# DIRECTIVE:
Images do not belong in the copy. Set down all the entries exactly.

# Document layout analysis data:
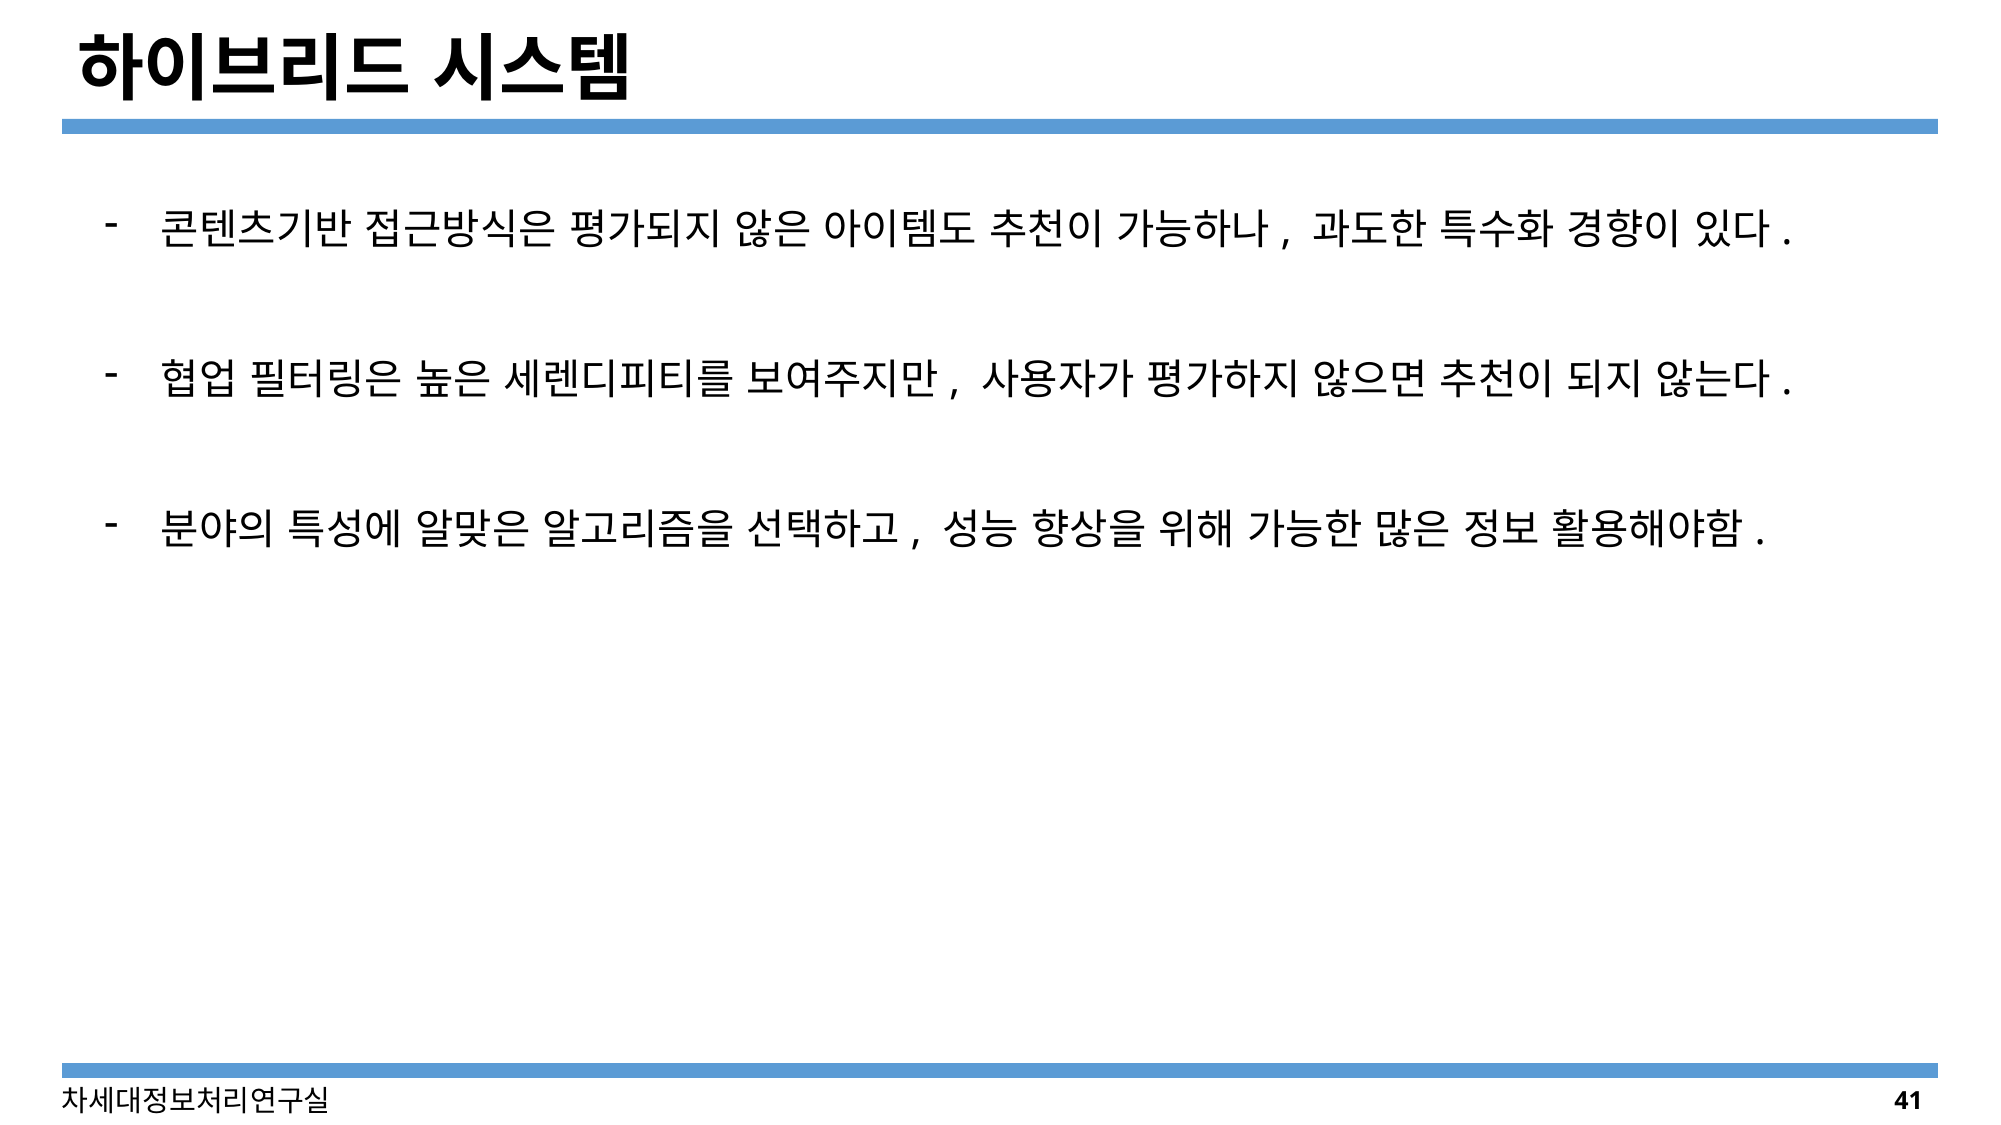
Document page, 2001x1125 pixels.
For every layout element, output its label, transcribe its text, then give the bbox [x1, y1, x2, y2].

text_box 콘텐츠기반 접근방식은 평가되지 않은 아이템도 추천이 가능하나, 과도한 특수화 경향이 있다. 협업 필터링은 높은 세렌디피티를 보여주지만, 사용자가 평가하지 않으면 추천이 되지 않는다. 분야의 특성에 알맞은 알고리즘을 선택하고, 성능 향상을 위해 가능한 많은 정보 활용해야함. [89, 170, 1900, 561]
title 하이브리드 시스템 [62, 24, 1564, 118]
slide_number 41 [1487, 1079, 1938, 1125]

# TASK RESULT:
Document page, 2001x1125 pixels.
For every layout element, output its label, transcribe its text, then give the bbox [x1, y1, x2, y2].

text_box 콘텐츠기반 접근방식은 평가되지 않은 아이템도 추천이 가능하나, 과도한 특수화 경향이 있다. 협업 필터링은 높은 세렌디피티를 보여주지만, 사용자가 평가하지 않으면 추천이 되지 않는다. 분야의 특성에 알맞은 알고리즘을 선택하고, 성능 향상을 위해 가능한 많은 정보 활용해야함. [89, 170, 1900, 561]
title 하이브리드 시스템 [62, 24, 1564, 118]
slide_number 41 [1487, 1079, 1938, 1125]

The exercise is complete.